Berangkat dari berbagai masalah yang disebabkan karena tidak menjaga perkataan dengan baik, sudah seharusnya manusia berhati–hati dalam berbicara, baik kepada yang tua maupun muda serta selalu berperilaku sopan dimanapun berada. Karena bisa saja orang yang dihina saat ini, nantinya akan menjadi seseorang yang sukses atau kemungkinan buruknya dia akan membalas perlakuan penghina dengan tidak membiarkan hidupnya tenang.
ADVERTISEMENT
Memuliakan Manusia
Memuliakan disini maksudnya adalah menghargai serta menjaga perasaan siapa pun, sekalipun orang asing. Gusdur pernah berkata, “ Memuliakan manusia berarti memuliakan penciptanya. Merendahkan manusia berarti merendahkan dan menistakan penciptanya ”. Dengan berarti jika menghargai manusia lain, sama saja menghargai tuhan sebagai pencipta. Manusia sebagai makhluk sosial pastinya memerlukan orang lain dalam hidupnya. Memuliakan manusia juga dapat mempererat hubungan sosial kepada orang lain serta membuat pribadi lebih bahagia. Memuliakan manusia merupakan bagian dari berbuat baik.
Ketika melihat orang lain senang atas hal baik ataupun bantuan yang kita lakukan, tentunya kebahagiaan tersebut menular ke diri kita dan mampu membuat hari lebih terasa ringan dan menyenangkan.
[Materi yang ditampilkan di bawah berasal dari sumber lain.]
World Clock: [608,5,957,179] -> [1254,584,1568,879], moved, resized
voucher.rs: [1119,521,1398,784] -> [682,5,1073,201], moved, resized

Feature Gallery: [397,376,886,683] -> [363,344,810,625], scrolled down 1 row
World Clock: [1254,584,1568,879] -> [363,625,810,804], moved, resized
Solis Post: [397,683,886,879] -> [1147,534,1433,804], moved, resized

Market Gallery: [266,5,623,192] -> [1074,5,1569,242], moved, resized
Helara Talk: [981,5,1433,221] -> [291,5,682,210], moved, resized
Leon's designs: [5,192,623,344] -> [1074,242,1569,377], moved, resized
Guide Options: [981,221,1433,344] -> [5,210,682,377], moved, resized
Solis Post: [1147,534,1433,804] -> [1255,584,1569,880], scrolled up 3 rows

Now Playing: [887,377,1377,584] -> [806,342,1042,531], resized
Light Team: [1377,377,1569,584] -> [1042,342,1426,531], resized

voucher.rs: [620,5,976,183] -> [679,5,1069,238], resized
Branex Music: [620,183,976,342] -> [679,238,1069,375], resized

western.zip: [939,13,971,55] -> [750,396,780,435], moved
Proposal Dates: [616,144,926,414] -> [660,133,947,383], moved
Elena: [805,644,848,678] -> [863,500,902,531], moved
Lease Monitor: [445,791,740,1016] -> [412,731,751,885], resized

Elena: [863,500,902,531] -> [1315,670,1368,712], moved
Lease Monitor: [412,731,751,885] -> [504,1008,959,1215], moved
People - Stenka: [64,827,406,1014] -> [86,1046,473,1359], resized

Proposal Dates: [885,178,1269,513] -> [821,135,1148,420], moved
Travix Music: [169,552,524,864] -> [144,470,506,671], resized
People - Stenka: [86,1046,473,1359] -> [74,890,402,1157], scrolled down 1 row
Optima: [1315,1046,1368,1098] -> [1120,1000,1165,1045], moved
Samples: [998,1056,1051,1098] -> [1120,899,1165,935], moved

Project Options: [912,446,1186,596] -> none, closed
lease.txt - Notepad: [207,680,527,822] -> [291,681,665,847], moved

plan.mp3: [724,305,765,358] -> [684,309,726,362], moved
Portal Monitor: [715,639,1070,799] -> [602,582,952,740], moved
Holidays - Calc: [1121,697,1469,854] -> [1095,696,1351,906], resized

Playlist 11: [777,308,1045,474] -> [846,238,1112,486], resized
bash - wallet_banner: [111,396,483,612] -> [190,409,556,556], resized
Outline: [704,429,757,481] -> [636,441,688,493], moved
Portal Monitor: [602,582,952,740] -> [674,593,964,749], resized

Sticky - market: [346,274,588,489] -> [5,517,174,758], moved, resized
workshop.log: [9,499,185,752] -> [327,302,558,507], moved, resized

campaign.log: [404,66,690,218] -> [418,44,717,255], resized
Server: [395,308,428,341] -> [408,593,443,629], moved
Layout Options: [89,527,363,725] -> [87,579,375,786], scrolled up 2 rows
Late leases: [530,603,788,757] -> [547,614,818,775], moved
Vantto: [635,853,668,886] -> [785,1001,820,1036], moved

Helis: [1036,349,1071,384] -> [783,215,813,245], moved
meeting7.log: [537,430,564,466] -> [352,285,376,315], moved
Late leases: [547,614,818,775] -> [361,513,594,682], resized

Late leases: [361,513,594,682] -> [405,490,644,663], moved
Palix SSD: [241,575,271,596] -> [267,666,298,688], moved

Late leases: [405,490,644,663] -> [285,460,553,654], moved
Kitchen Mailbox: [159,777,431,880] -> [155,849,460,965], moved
Telah terbukti pula bahwa berbuat baik bisa menghilangkan pikiran stress karena ketika menolong orang lain, manusia merasa berguna hanya dengan melihat respon bahagia orang yang dibantu. Setelah membantu orang, pasti seterusnya ketagihan lagi untuk terus membantu. Walaupun setiap hal ada baik dan buruknya, alangkah baiknya tidak perlu untuk merasa malu dalam berbuat baik sebab hal tersebut membawa banyak keuntungan dan sedikit memiliki kerugian. Kerugian ini pun hanya berlaku jika manusia berlebihan dalam berbuat baik melampaui kapasitasnya, seperti memaksakan bersedekah padahal diri sendiri juga kekurangan. Perlu diingat, segala sesuatu yang berlebihan juga tidak baik. Meskipun tidak semua orang akan membalas setiap kebaikan yang diberi, tapi yakinlah tuhan akan membalasnya dengan berlipat ganda.